Exercise description:
Copy every line of text in the records below exactly, leaving out the pictures.

Material provided:
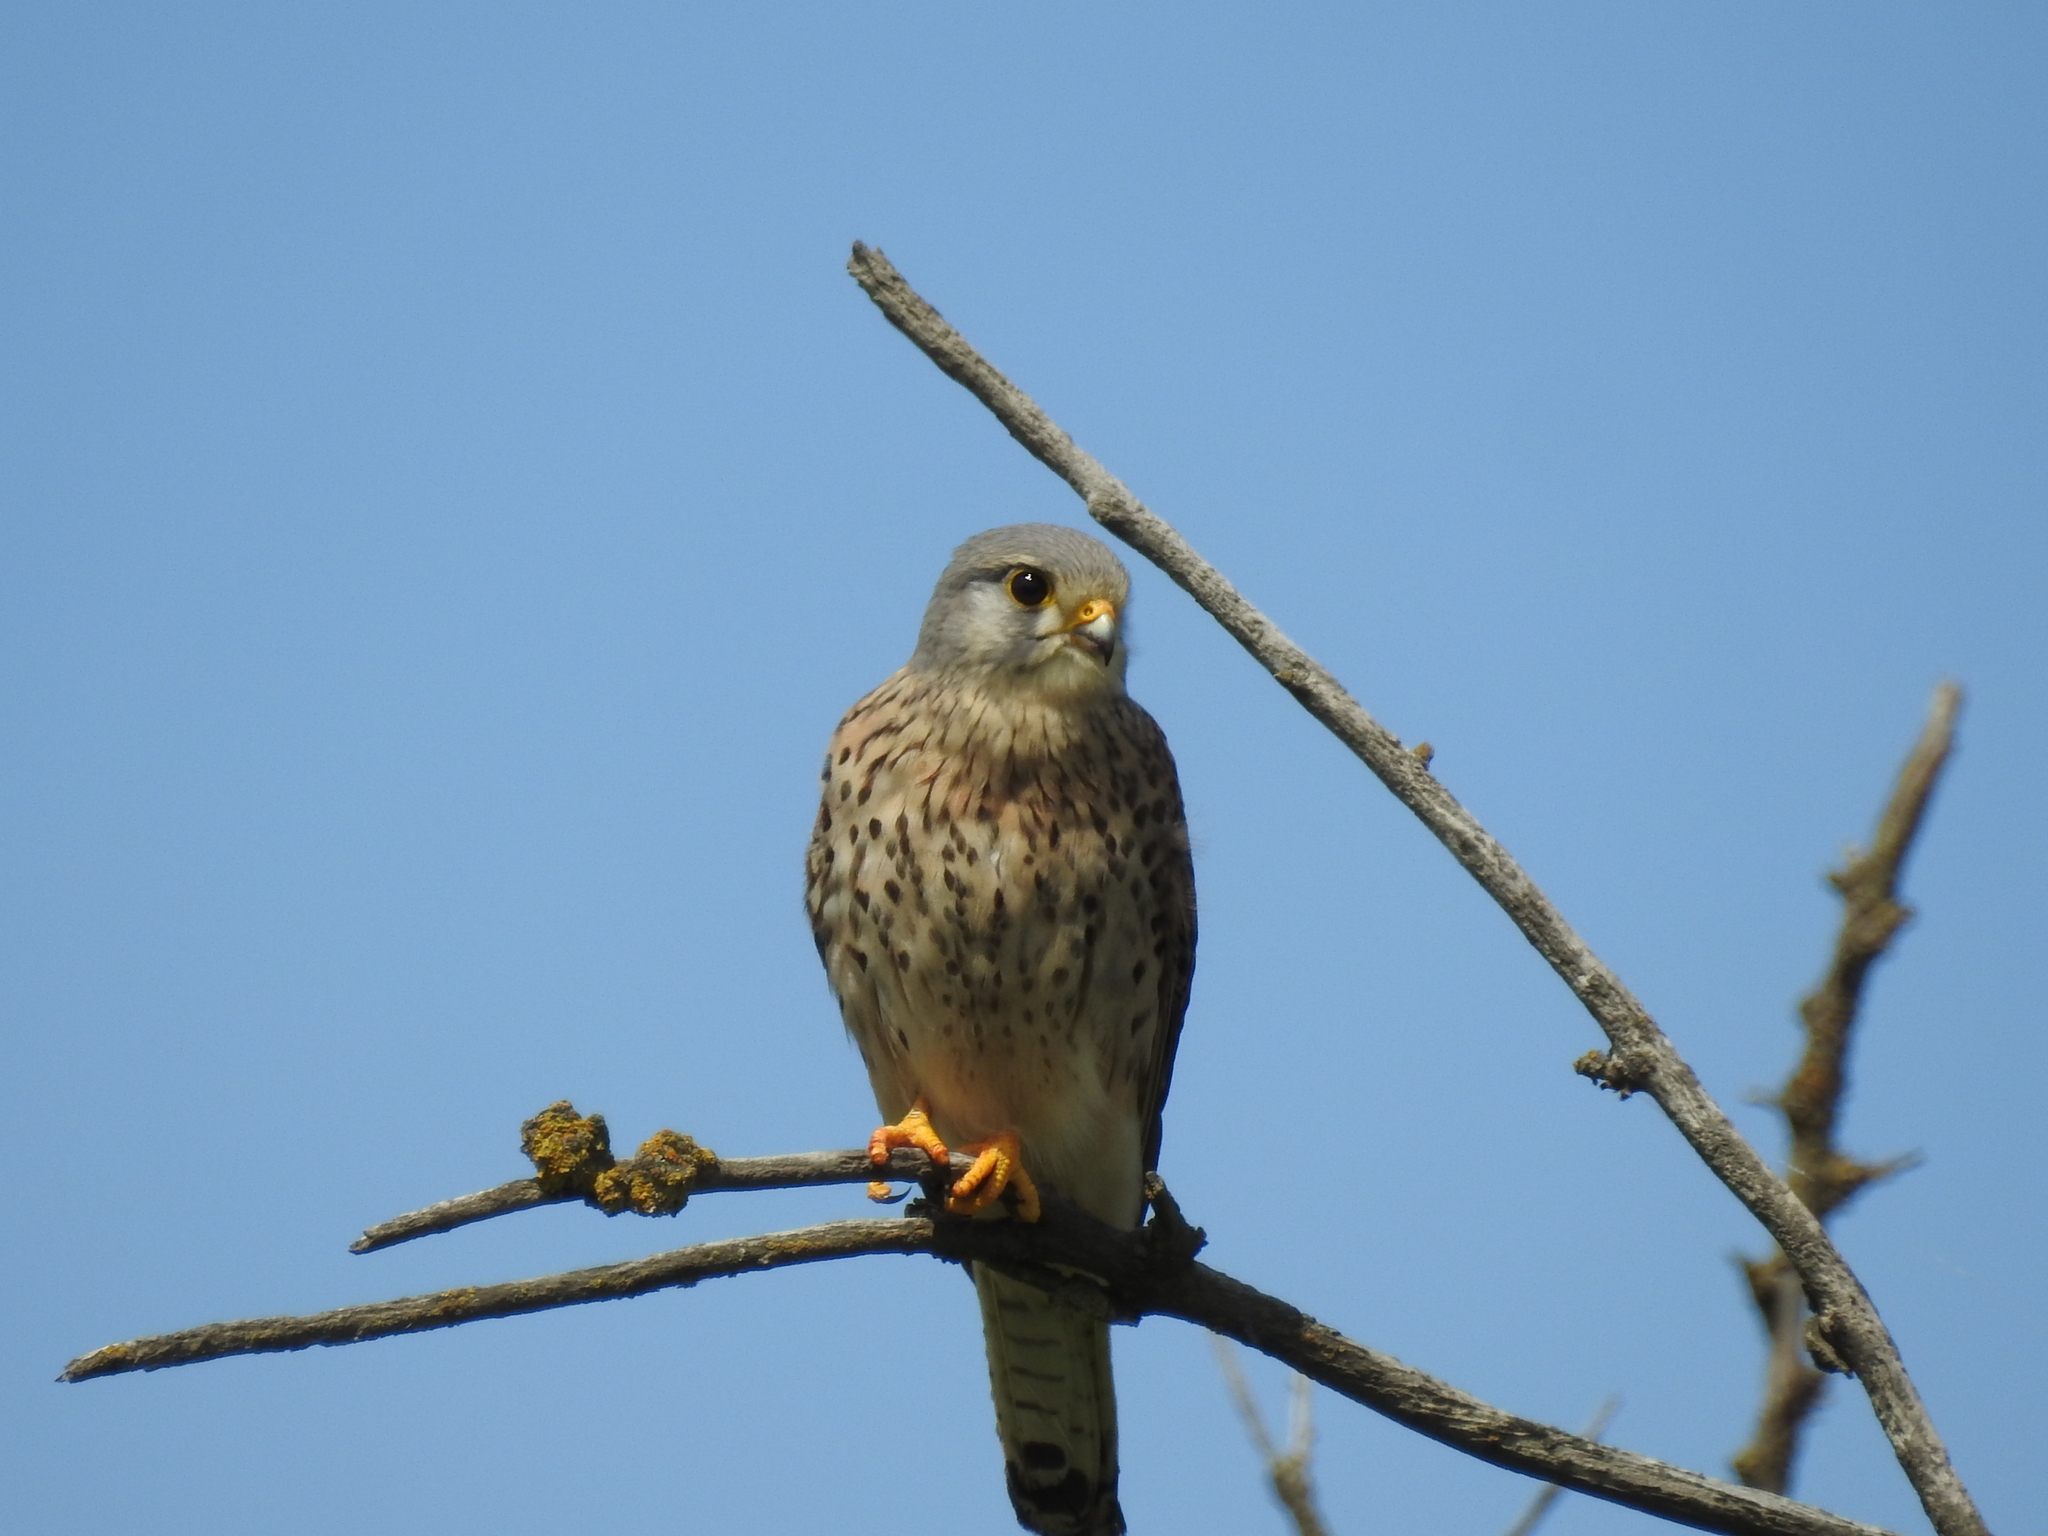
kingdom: Animalia
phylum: Chordata
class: Aves
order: Falconiformes
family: Falconidae
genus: Falco
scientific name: Falco tinnunculus
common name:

Solution for this exercise:
kingdom: Animalia
phylum: Chordata
class: Aves
order: Falconiformes
family: Falconidae
genus: Falco
scientific name: Falco tinnunculus
common name:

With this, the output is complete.